Peter Cushing is the standout in the film, with his slowly annunciated phrases and his creepy glare. He has only scant minutes of screen time, but the way they are handled makes them seem like much more. Joan Collins, as his equally suspicious wife, is also rarely seen but undeniably effective. And for the most part, Judy Geeson does a good job with the central character, even though the script somewhat let's her down at the end. She is nearly abandoned by the screenplay in a twist, and such a mistake does harm the film.

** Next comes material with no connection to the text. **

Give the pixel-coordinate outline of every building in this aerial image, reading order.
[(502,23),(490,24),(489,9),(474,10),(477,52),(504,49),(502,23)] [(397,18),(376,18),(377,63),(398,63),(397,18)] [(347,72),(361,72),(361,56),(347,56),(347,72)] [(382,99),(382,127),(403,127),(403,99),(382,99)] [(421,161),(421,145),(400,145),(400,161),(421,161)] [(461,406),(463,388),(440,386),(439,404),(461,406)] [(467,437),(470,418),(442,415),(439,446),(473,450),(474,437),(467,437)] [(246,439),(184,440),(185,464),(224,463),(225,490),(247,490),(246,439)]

In the end though, this is a slow-moving, but still intriguing thriller, with a more than acceptable payoff. There is hardly a drop of blood in sight, as the film relies more on suspense than on graphic violence. So while traditional horror fans may be turned off by its snail-paced running time, those with patience and a preference for ambience should enjoy the title. One of Hammer's lesser works, but still a good film in its own right.
Presented in 1.85:1 anamorphic widescreen, Fear in the Night
looks every bit as good as what is to be expected from Anchor Bay's high standards. The print is sharp and with hardly any grain at all, and the flesh tones are nicely saturated. Colors are also true, but the film's 30-year age is very noticeable, evidenced by the limited and muted color palette. There are some white specs of grain that appear sporadically throughout, but they are kept to a minimum. This is easily the best the film has ever looked.
Presented in both French and English Mono, the track sounds free of distortion and the dialogue and music sound nice and clear. There are a few instances where the track sounds thin and distant, with a partial echo to it, but it is not too distracting. Not an involving track at all, but it serves this obscure film quite nicely.
Although not an all out special edition, Anchor Bay has provided a few quality supplements to satisfy fans of the film. Firstly is a 3-minute widescreen theatrical trailer enhanced for 16x9 televisions. It is nicely made, but too revealing, and should only be seen after the film. The only other supplement is a feature length audio commentary with Director Jimmy Sangster and Hammer Historian Marcus Hearn. The two talk at length about the film, and after all these years it is surprising how much Sangster remembers about the film. They talk about the story's original location (on a boat!), the cast, Sangster's Diabolique inspirations, and the shooting locations used in the film. Hearn keeps Sangster going with some literate and digging questions, and the track is overall a good listen. Sangster sounds very old, and the track is a tad dry, but there is nary a moment of silence, and both participants are very well prepared.
Fear in the Night
is a good, if somewhat slow-moving film. The quality of production, the acting and the twisty climax make the film worth watching throughout. The video presentation is stellar considering the film's age and the commentary is oozing with information and insight. While certainly not one of Hammer's best, or most remembered works, it should still please Hammer fans and all those looking for an unfolding and dramatic film.
Movie - B-
Image Quality - A-
Sound - C+
Supplements - B
- Running time - 1 hour 34 minutes
- Rated R
- 1 Disc
- Chapter Stops
- English mono
- French mono
- Commentary by Director Jimmy Sangster and Hammer Historian Marcus Hearn.